Subnote: Alexey Rusakov describes on his blog that in Sitecore 6 you can use the Attributes["sc_parameters"] to get the parameters for a sublayout. That’s true, but the parameters does not contain the datasource, only the parameters.

Poor performance with sc:IsItemOfType()

Sitecore 6 introduced a new XSLT helper function, IsItemOfType() that will determine if your item descends from a certain type.

This is a very cool and very usefull function when developing component based websites where each page descends from different components identifying if the page has certain properties.

Unfortunately the function suffers from very bad performance which makes it useless in list iterations. See the following example that iterates over all subitems of an item and returns only those who inherits from the “News” template, identifying that the item is a news item:

<xsl:for-each select="$newsRoot//item[sc:IsItemOfType('News',.)]">
  <xsl:sort select="sc:fld('News_Date',.)" data-type="text" order="descending"/>
  <!-- Here I do my stuff with the items -->
  <!-- Render time: 93.000 ms -->
</xsl:for-each>

The list contains 1057 news items in about 20 subfolders. With the above code the list takes 93 seconds(!) to render on my local machine.

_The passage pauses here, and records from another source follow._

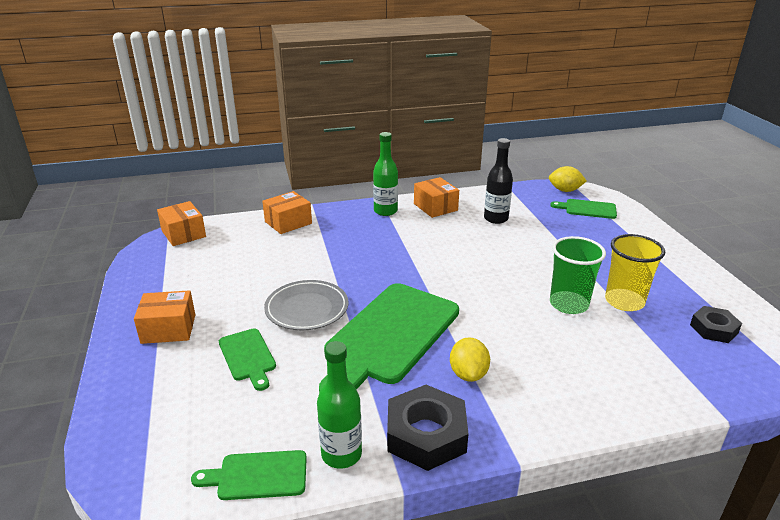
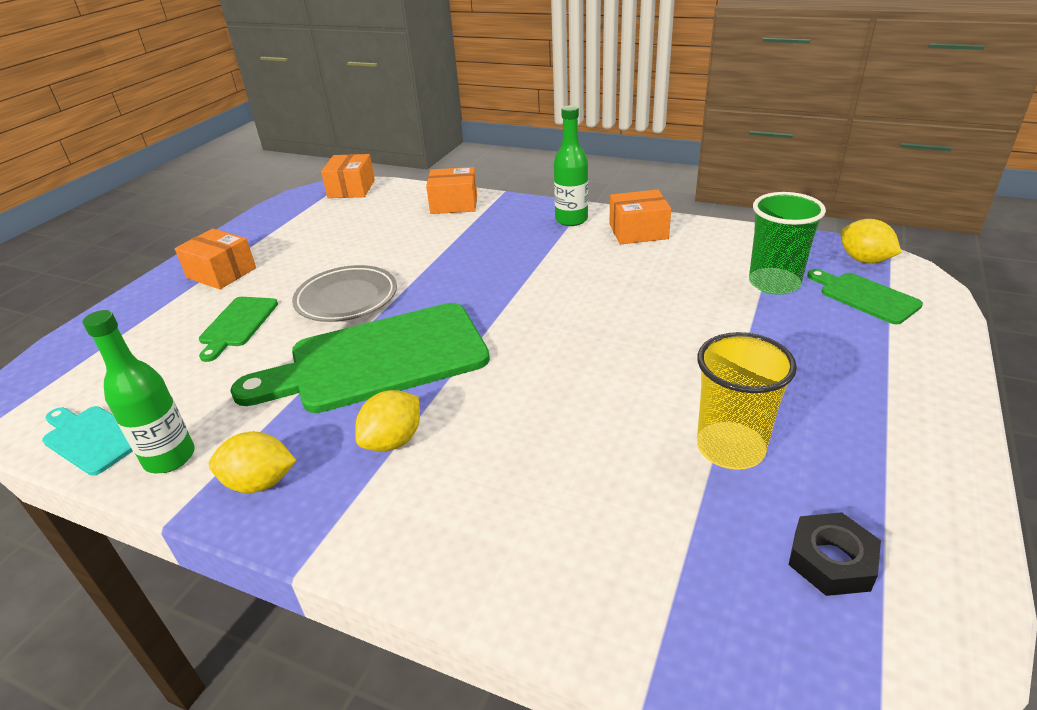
camera: 40 degrees right, 5 degrees up
green cutting board [191,450,307,500] -> turquoise cutting board [42,406,133,476]
black nut [387,385,468,471] -> yellow lemon [209,432,297,493]
orange box [414,177,459,218] -> orange box turned 75 degrees clockwise [609,189,671,244]
black bottle [484,138,513,224] -> none
green cup [550,236,606,314] -> green cup moved to [749,192,826,295]

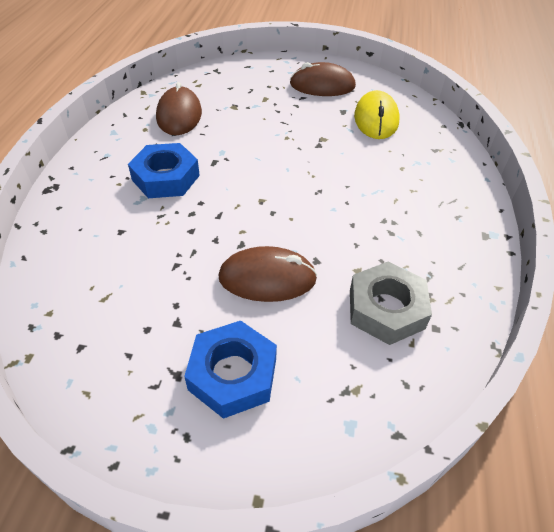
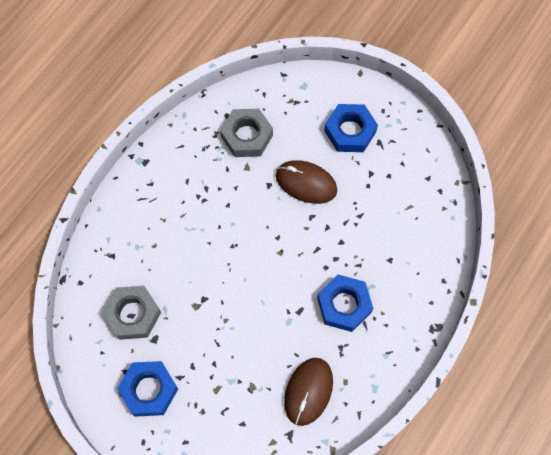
camera: 155 degrees left, 20 degrees up
brown mouse [290,62,356,96] -> blue nut [117,361,178,417]
yellow mouse [354,90,399,139] -> grey nut [102,286,161,340]

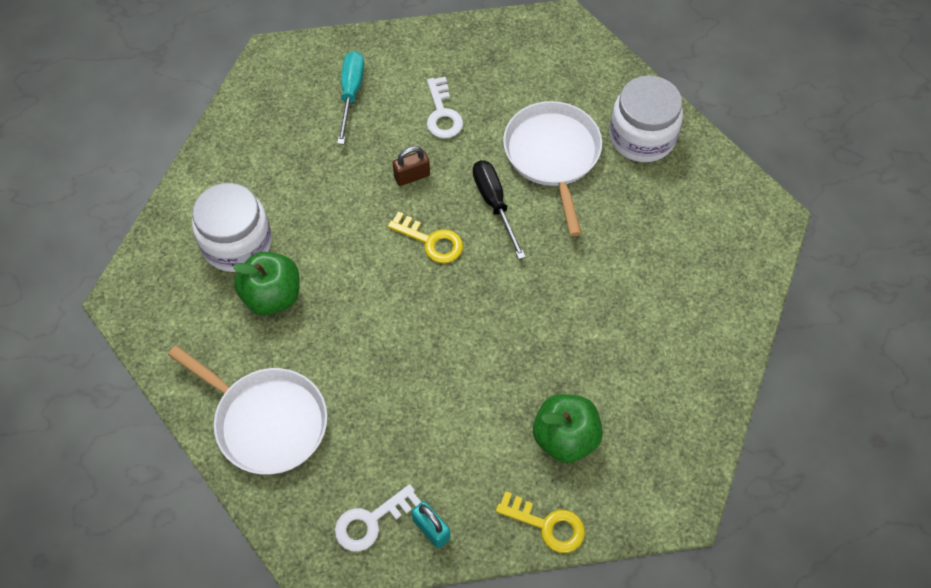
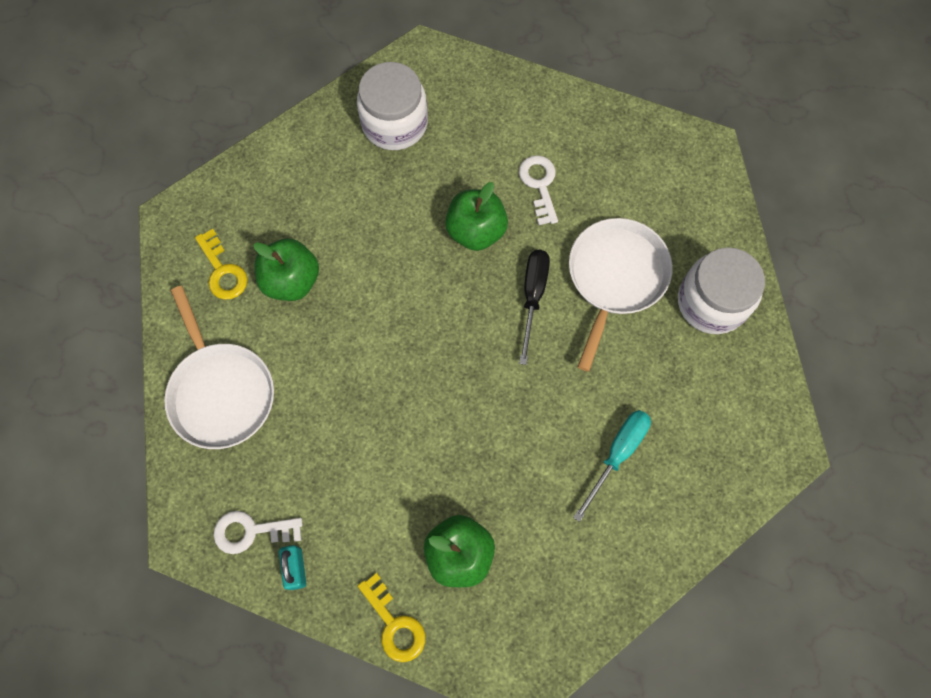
camera: 30 degrees right, 10 degrees up
white jar [192,183,272,272] -> white jar moved to [357,62,428,150]
turquoise screwdriver [337,51,364,144] -> turquoise screwdriver moved to [573,410,651,522]
yellow key [388,211,463,263] -> yellow key moved to [195,229,247,300]
brown padlock [393,146,430,186] -> green apple [445,182,508,251]
white key [427,77,463,139] -> white key turned 150 degrees clockwise [519,155,558,225]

Let’s try a new solution. I change the code to use @template=’news’ instead:

<xsl:for-each select="$newsRoot//item[@template='news']">
  <xsl:sort select="sc:fld('News_Date',.)" data-type="text" order="descending"/>
  <!-- I now use the @template='news' to get my news items -->
  <!-- instead of the sc:IsItemOfType() -->
  <!-- Render time: 139 ms -->
</xsl:for-each>

The list now takes 139 ms to render, which is approximately 669 times faster. The disadvantage by using @template=’news’ is obvious. My items has to be of that exact template, not inheriting from it.

There is another solution, and that is to use the sc:GetItemsOfType() function which will return all items from an iterator descending from a specific template:

<xsl:for-each select="sc:GetItemsOfType('News',$newsRoot//item)">
  <xsl:sort select="sc:fld('News_Date',.)" data-type="text" order="descending"/>
  <!-- I get the same list as the other 2 examples -->
  <!-- and I do the same things --> 
  <!-- Render time: 515 ms -->
</xsl:for-each>

This takes 515 ms, which is still 3.7 times slower than the @template=’news’ version. 515 ms could be acceptable in situations where the list can be cached. I would still recommend the middle version using the @template=’news’ for large lists. Using IsItemOfType() and GetItemsOfType() can be used for smaller lists (0-100 items probably) where the performance loss is not that visible.